TLDR;
- SAFE’s rulings emphasize strict oversight to maintain control over financial activities.
- China sees cryptocurrencies as threats to economic stability, banning transactions since 2021.
- Using yuan for crypto or foreign exchanges may now be illegal.
- Crypto is property under Chinese law only when treated as commodities.
- Tron’s Justin Sun pushes for progressive crypto policies.
- Stricter oversight highlights China’s control over financial activities.
Recently, China has imposed new regulations requiring banks to monitor and report risky crypto transactions. The purpose of these regulations is to reduce the illegal foreign exchange and cryptocurrency transactions that take place.
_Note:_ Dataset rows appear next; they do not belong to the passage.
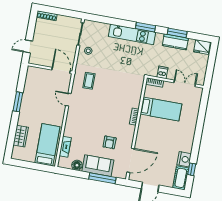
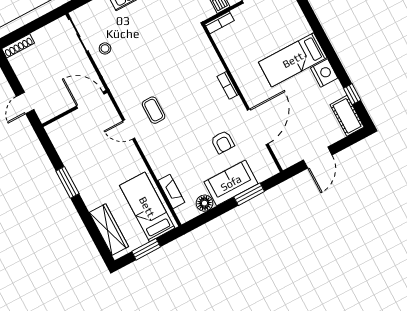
coffee table: (89, 81) -> (154, 110), moved
bed: (161, 109) -> (293, 60), moved, turned 180
wardrobe: (21, 136) -> (109, 230), width x1.50
nightstand: (184, 159) -> (324, 73), moved
door: (131, 160) -> (258, 127), moved
window: (30, 165) -> (146, 249), added
window: (102, 178) -> (249, 194), width x0.69

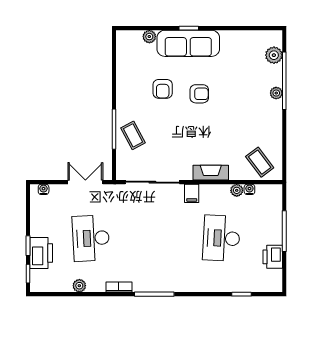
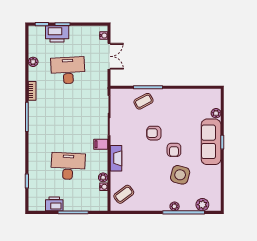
side table: (233, 85) -> (180, 175), added
armchair: (163, 89) -> (154, 133), moved
double door: (85, 182) -> (109, 56), moved

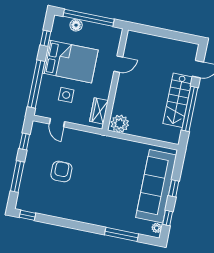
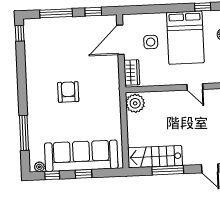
window: (36, 84) -> (154, 9), removed
stairs: (178, 100) -> (155, 157), moved
window: (190, 109) -> (168, 170), width x0.68
wardrobe: (99, 111) -> (132, 73), moved, turned 90
door: (57, 123) -> (120, 40), width x1.87
armchair: (61, 172) -> (68, 92), moved, turned -90

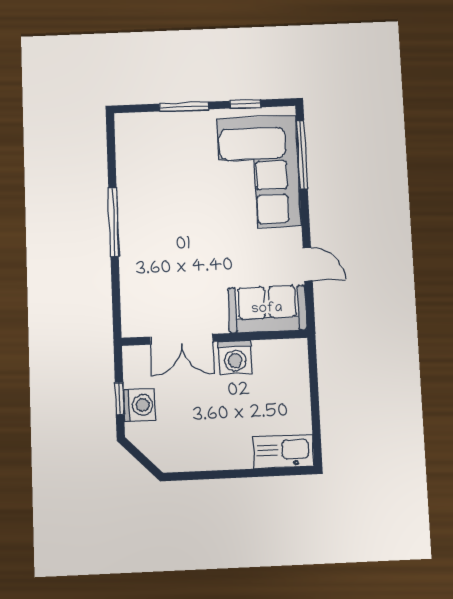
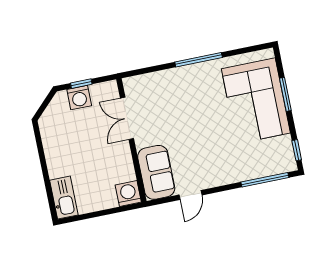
window: (245, 104) -> (297, 150), moved
corner sofa: (259, 172) -> (256, 101), moved, turned -90
washing machine: (235, 357) -> (128, 194), moved, turned 90

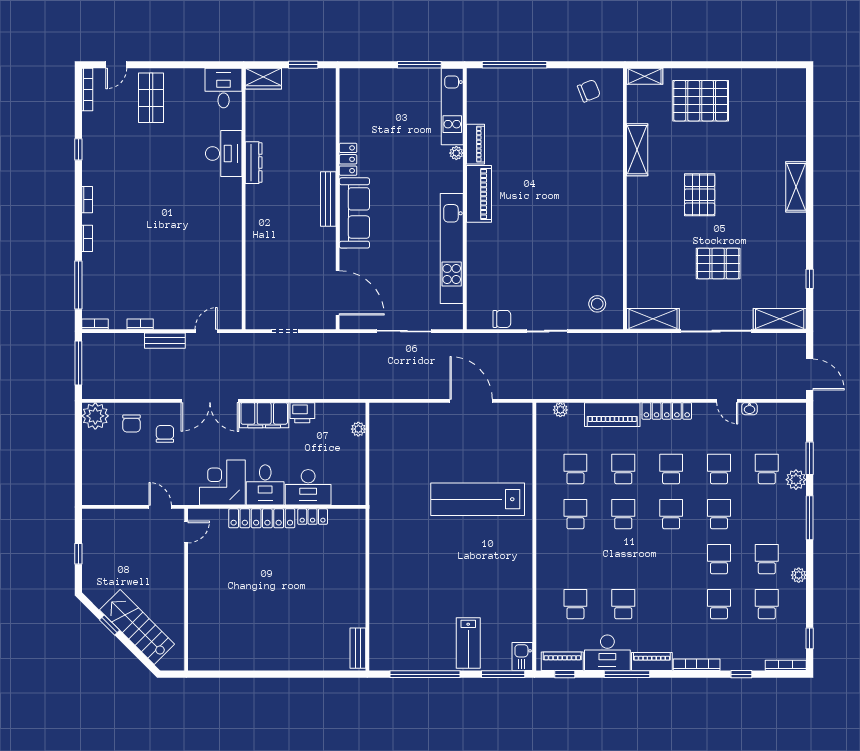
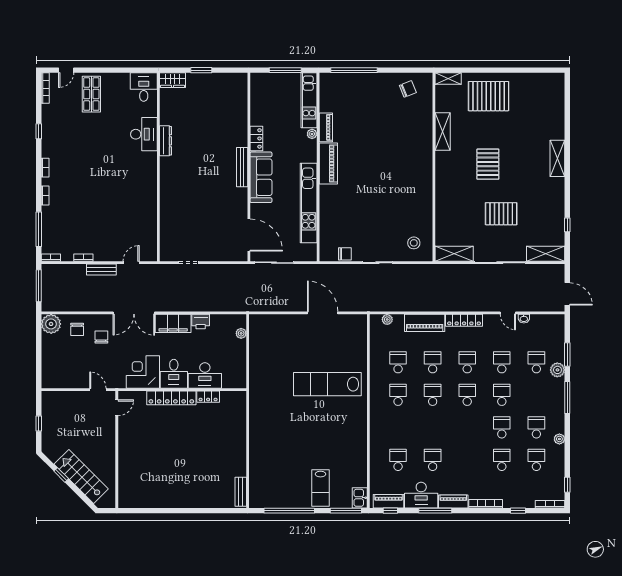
locker: (348, 159) -> (256, 138), moved
bench: (328, 199) -> (242, 167), moved
wall: (338, 199) -> (249, 167), moved
sofa: (354, 213) -> (261, 177), moved
door: (338, 293) -> (249, 235), moved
Their organization (SAFE), i.e., the State Administration of Foreign Exchange, presented a notice that specifically instructed the banks to track transactions that included cross-border gambling, underground banking, and all illegal crypto-related activities.
The rules set forth will mandate the banks of China to carefully monitor crypto transactions with a focus on identifying individuals and organizations involved. The banks are also required to track the sources of funds in these transactions as well as observe the trading frequency. All banks in China must comply with these regulations. This highlights how the government of China is putting its attention on stricter oversight of its financial institutions.
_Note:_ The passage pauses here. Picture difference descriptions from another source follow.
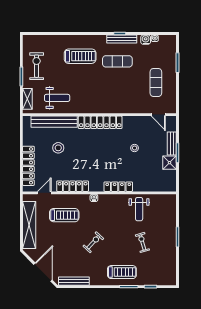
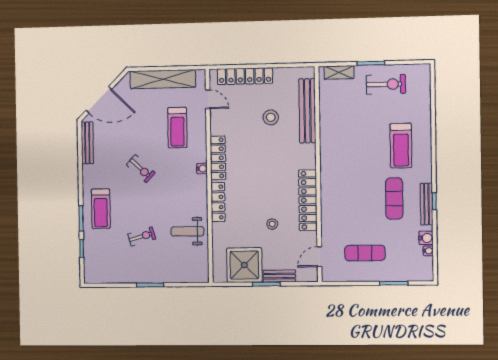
weight bench: (57, 98) -> (341, 114), removed
locker: (100, 122) -> (308, 200), moved
shower: (170, 163) -> (244, 265), width x1.86, depth x1.86
locker: (73, 186) -> (218, 158), moved

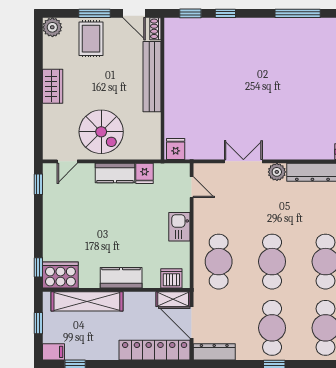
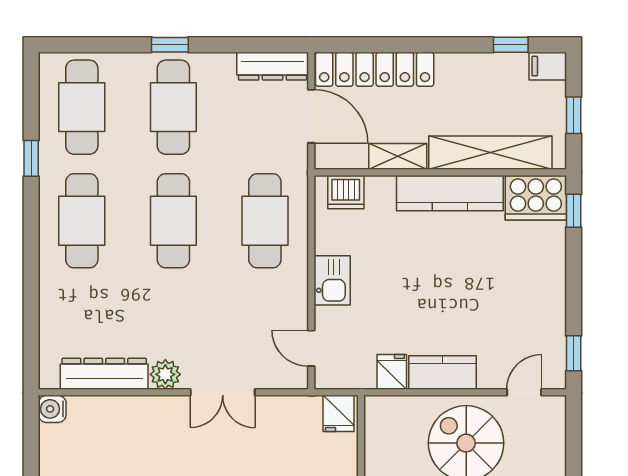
kitchen counter: (121, 278) -> (450, 193), width x1.50
shelving: (173, 299) -> (398, 156), moved

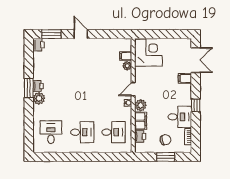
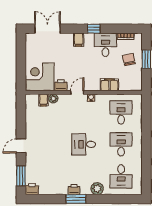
filing cabinet: (185, 78) -> (79, 40), moved
door: (133, 89) -> (77, 92), swing flipped
desk: (82, 95) -> (84, 144), added
plant: (39, 98) -> (97, 189), moved
plant: (141, 105) -> (94, 85), removed
desk: (51, 132) -> (121, 176), turned -90
printer: (140, 136) -> (61, 85), moved

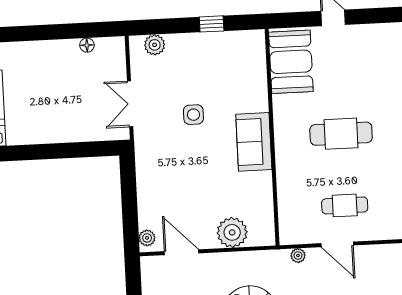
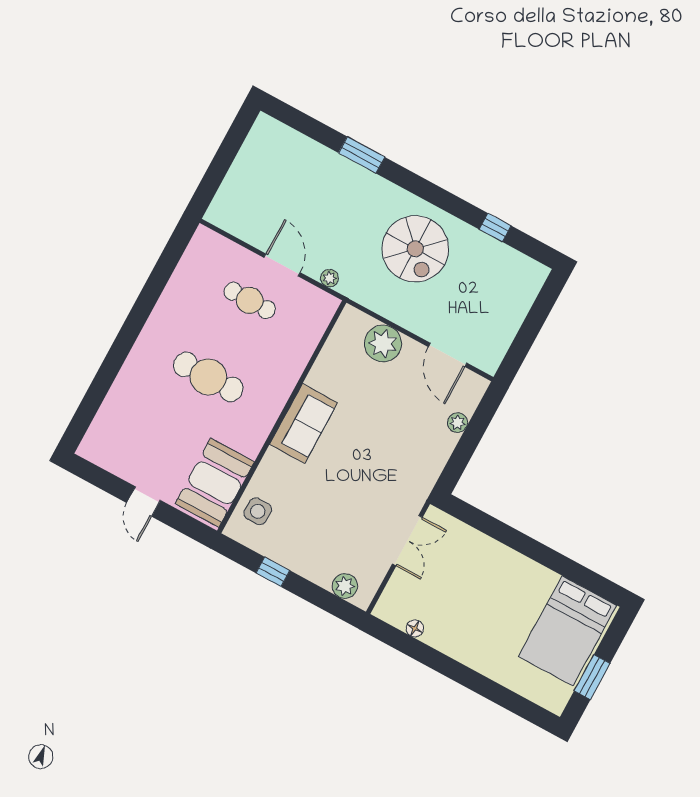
side table: (193, 115) -> (258, 511), moved
plant: (147, 238) -> (457, 423), moved

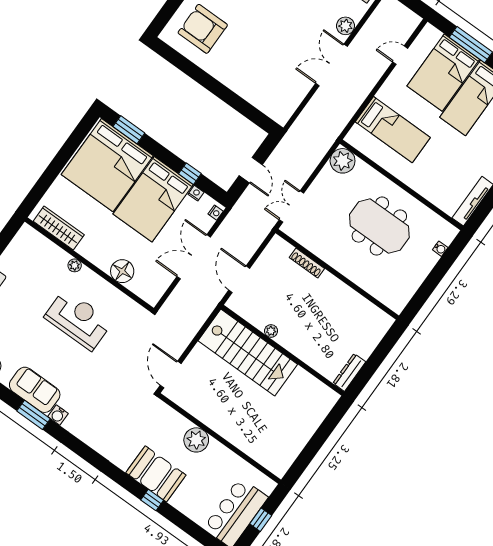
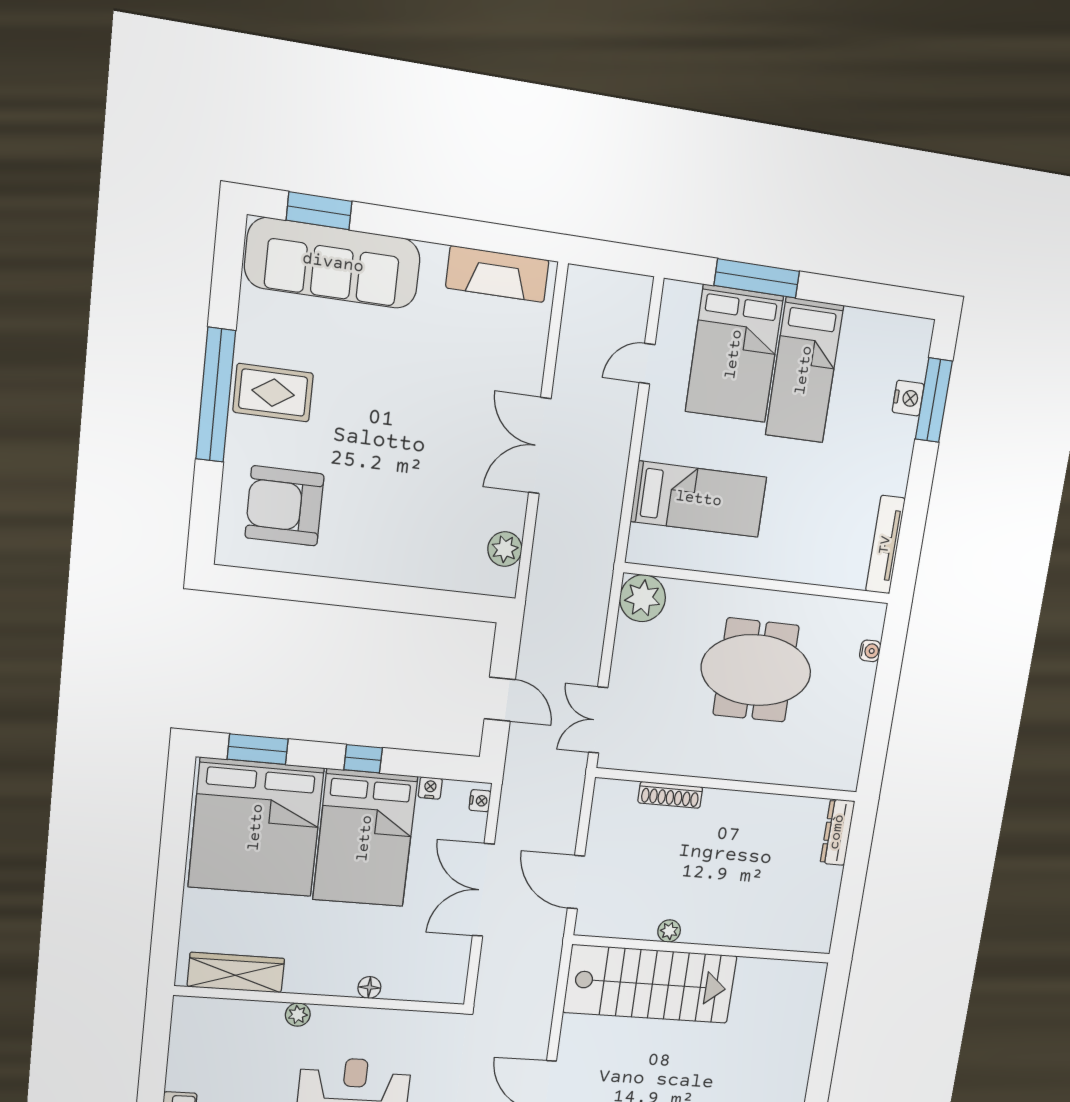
plant: (345, 26) -> (505, 549), moved
window: (190, 174) -> (363, 759), moved
floor lamp: (122, 271) -> (369, 987), width x0.53, depth x0.53
dresser: (349, 372) -> (837, 832), moved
This Recent Development Aligns With the Anti-Crypto Stance of the Chinese Government
As discussed in a previous post, China has maintained a rather strict anti-crypto stance for several years now. The government views digital assets such as cryptocurrency as a threat to the financial stability of the country. That’s why they banned cryptocurrency transactions back in 2021. However, loopholes and underground networks have led to limited trading in this sector. This resulted in the government introducing even stricter regulations.
Lawyer Liu Zhengyao from ZhiHeng Law Firm highlighted that these extra measures offer a stronger legal basis for penalizing cryptocurrency trading. He cautioned everyone that using yuan to purchase cryptocurrencies and exchanging them for foreign fiat currencies can now be categorized as illegal cross-border financial activity, particularly if the transactions surpass legal limits.
China’s continued crackdown on cryptocurrency demonstrates the government’s commitment to maintain control over financial activities in its borders. The Chinese government perceives cryptocurrencies as possible threats to the country’s economic stability. Surprisingly, despite the anti-crypto stance it holds, China is still the second-largest Bitcoin government holder. The government has more than 190,000 BTC, acquired from seizures linked with illegal financial activities.
Cryptocurrency Assets Have Some Protection From Chinese Law
Recently, the Chinese court acknowledged that in certain contexts, cryptocurrency assets do possess property-like attributes that the Chinese law protects. The condition is that cryptocurrency assets must be treated as commodities, not currencies or financial tools. This difference grants legal status to crypto holders to some extent, despite the serious ban on cryptocurrency’s use in financial transactions.
There have been some pro-crypto advocates in China who are asking for a more progressive approach on cryptocurrency. One such example is the founder of Tron Blockchain, Justin Sun, who suggested that coming up with a more competitive regulatory framework for Bitcoin can put China in a better strategic position against the USA. This would overall benefit the world’s cryptocurrency industry.
However, the Chinese government is currently still taking a cautious approach in regards to cryptocurrency. This can be exhibited in SAFE’s recent rulings that focus on stricter monitoring of the Chinese financial institutions.